**DIRECTIVE 1**:
Please set down the aquarium lighting thread word for word, everything from "Sorry damn auto" down to "for other peeps.".
**DIRECTIVE 2**:
In the aquarium lighting thread, how much did JP55g pay for the knockoff light?
**DIRECTIVE 3**:
Write the next part of the aquarium lighting thread, picking up after its final post.

# 20 gallon long LED



## Imi Statue (Apr 6, 2012)

There's tons of reviews for beamworks lights did you view them on youtube?

http://www.youtube.com/results?sear...0.0.100.381.8j1.9.0...0.0...1ac.1.gD7HI7ljim0


----------



## JP55g (May 11, 2012)

Thanks for the reply.

I have watched some but have not seen any that review how effective (or ineffective) they are for a planted tank.

I know the single bright knockoffs are not any good even for a 12 inch high tank but have not seen anything in regards to "3rd Generation"


----------



## Imi Statue (Apr 6, 2012)

JP55g said:


> Thanks for the reply.
> 
> I have watched some but have not seen any that review how effective (or ineffective) they are for a planted tank.
> 
> I know the single bright knockoffs are not any good even for a 12 inch high tank but have not seen anything in regards to "3rd Generation"


As I was not buying this model I did not watch those reviews glad you've asked here as there are plenty of people that might be "in the know" about them.

I just bought a 48" Finnex light and am very happy with the amount of light it puts out. It looks pretty good ontop of the tank with the feet put on too.

Good luck!


----------



## JP55g (May 11, 2012)

Thanks.

I like the Finnex lights but they are too much light for sitting on the tank otherwise I'd get the Fugeray without question.


----------



## sbarbee54 (Jan 12, 2012)

Beamworks =. Sucks mine I dot a double bright for a shrimp tank and it was sad the lighting it put off. Marineland double bright was better. Then I'd died in 6 monthsm. Go finnex


Sent from my iPad 3 using Tapatalk HD


----------



## JP55g (May 11, 2012)

sbarbee54 said:


> Go finnex


I don't want to have to use CO2. Hanging the light is not an option. I believe the Finnex sitting on the tank will be more light than I want.


----------



## creekbottom (Apr 5, 2012)

JP55g said:


> I don't want to have to use CO2. Hanging the light is not an option. I believe the Finnex sitting on the tank will be more light than I want.


You're right, it is a little too much light. I have a finnex over my 10 gallon, so same height. However... with some layers of windowscreen slyly added to the bottom of the light it cuts down on the amount of light making it to the tank. You could also use floaters.


----------



## JP55g (May 11, 2012)

Well I took a chance and went ahead and ordered the knockoff. Hopefully it gives me at least good low light. If not, it was only $55.

I can post pics when I get it if anyone is interested.


----------



## sbarbee54 (Jan 12, 2012)

Beamworks Is junk mine light sucked and it stopped working in 68 days

Sorry damn auto correct on this thing


Sent from my iPad 3 using Tapatalk HD


----------



## chou (Feb 23, 2012)

I have a beamswork on my 5g long and its growing mosses fine. just got another one for the 20g tall w/ co2. will post the results to tell you if they can grow my java fern/anubias/crypts/mosses. sbarbee just b/c it didn't work well for you doesn't mean it didn't work well for other peeps.

**DATA ROWS**:
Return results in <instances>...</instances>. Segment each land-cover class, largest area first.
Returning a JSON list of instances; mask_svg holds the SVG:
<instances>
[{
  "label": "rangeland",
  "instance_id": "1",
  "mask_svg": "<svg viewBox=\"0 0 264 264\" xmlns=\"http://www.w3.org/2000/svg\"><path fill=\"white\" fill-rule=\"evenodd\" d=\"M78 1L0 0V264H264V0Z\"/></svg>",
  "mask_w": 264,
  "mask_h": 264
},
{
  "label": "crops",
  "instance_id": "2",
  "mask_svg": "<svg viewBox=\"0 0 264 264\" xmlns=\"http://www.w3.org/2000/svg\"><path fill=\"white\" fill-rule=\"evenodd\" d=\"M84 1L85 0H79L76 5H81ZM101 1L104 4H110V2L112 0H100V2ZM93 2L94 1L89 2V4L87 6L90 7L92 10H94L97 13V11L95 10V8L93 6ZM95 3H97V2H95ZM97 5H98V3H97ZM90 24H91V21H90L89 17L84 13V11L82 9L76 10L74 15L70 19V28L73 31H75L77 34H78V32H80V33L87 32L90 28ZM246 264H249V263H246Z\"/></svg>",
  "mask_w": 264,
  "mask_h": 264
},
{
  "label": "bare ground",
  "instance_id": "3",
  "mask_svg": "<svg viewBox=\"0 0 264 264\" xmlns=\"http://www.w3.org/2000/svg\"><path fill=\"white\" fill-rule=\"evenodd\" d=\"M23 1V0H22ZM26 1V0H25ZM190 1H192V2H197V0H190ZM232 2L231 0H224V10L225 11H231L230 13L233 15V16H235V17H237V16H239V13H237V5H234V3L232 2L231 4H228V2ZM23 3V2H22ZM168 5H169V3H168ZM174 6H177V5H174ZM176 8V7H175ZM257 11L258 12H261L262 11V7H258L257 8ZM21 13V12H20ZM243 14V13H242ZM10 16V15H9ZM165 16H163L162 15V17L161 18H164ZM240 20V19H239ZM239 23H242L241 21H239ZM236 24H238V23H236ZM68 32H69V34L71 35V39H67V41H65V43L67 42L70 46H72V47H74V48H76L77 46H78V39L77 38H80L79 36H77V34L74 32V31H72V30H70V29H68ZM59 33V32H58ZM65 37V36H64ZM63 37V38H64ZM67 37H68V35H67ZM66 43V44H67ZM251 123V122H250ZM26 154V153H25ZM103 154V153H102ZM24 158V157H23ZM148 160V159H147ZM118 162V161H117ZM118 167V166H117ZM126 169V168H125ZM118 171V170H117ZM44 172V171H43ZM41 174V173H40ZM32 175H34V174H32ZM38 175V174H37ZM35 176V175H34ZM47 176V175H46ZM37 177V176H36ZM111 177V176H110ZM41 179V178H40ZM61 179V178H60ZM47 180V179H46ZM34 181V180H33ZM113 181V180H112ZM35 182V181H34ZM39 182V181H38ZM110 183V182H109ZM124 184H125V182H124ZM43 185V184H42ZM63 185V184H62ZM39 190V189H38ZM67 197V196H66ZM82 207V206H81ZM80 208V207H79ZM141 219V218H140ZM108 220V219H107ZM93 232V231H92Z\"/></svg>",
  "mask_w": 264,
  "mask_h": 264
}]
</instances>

**OUTPUT 1**:
Sorry damn auto correct on this thing


Sent from my iPad 3 using Tapatalk HD


----------



## chou (Feb 23, 2012)

I have a beamswork on my 5g long and its growing mosses fine. just got another one for the 20g tall w/ co2. will post the results to tell you if they can grow my java fern/anubias/crypts/mosses. sbarbee just b/c it didn't work well for you doesn't mean it didn't work well for other peeps.

**OUTPUT 2**:
$55.

**OUTPUT 3**:
----------



## sbarbee54 (Jan 12, 2012)

I agreed but he wanted feedback on them and suggestions. They are a cheap Oem light nothing more to say....


Sent from my iPad 3 using Tapatalk HD


----------



## chou (Feb 23, 2012)

just an update with the beamswork for my 20g tall. my plants are still growing and pearling at the end of the day. i think the issue at fault is people aren't injecting co2 into their tanks to help the plants grow. overall the beamswork on my 20g tall is doing its job growing anubias nana, amazon sword, java fern, mosses, dwarf sags, crypts. but yea i believe any amount of light with the help of co2 will make plants grow.


----------



## JP55g (May 11, 2012)

Glad to hear its going well. I am debating going co2, DIY or a fluval cartridge setup. DIY seems the better option as the fluvals dont seem to last and get expensive. Light should be here today as well as the plants I ordered from a member here. :bounce:




chou said:


> just an update with the beamswork for my 20g tall. my plants are still growing and pearling at the end of the day. i think the issue at fault is people aren't injecting co2 into their tanks to help the plants grow. overall the beamswork on my 20g tall is doing its job growing anubias nana, amazon sword, java fern, mosses, dwarf sags, crypts. but yea i believe any amount of light with the help of co2 will make plants grow.


----------



## MrSlumpy (Jan 4, 2013)

JP55g said:


> DIY seems the better option as the fluvals dont seem to last and get expensive.


This is absolutely the case in my experience. I used the ista cartridge setup when I was first starting out and it was a failure. By the time you get the flow rate dialed in your cartridge is empty. I ended up using it later on a 5 gallon and it worked ok for a couple weeks, but when I ran out of cartridges and saw how much it was going to cost to keep the co2 flowing, I went DIY on that 5 gallon and never looked back.


----------



## JP55g (May 11, 2012)

Got the light in today. Not too bad and "looks" like it should be decent low light. No par meter so only time will tell.


----------



## Soup12 (Nov 10, 2012)

JP55g said:


> I don't want to have to use CO2. Hanging the light is not an option. I believe the Finnex sitting on the tank will be more light than I want.


finnex fugeray would be low light.... tested and proven


----------



## chou (Feb 23, 2012)

$68.49 24' finnex compared to $37.95 24' beamswork. my beamswork does the job. with no doubt im sure finnex will prolly do the same or better. but college peeps don't got that much to spend.


----------



## JP55g (May 11, 2012)

Soup12 said:


> finnex fugeray would be low light.... tested and proven



It would not be low light 12" from the substrate.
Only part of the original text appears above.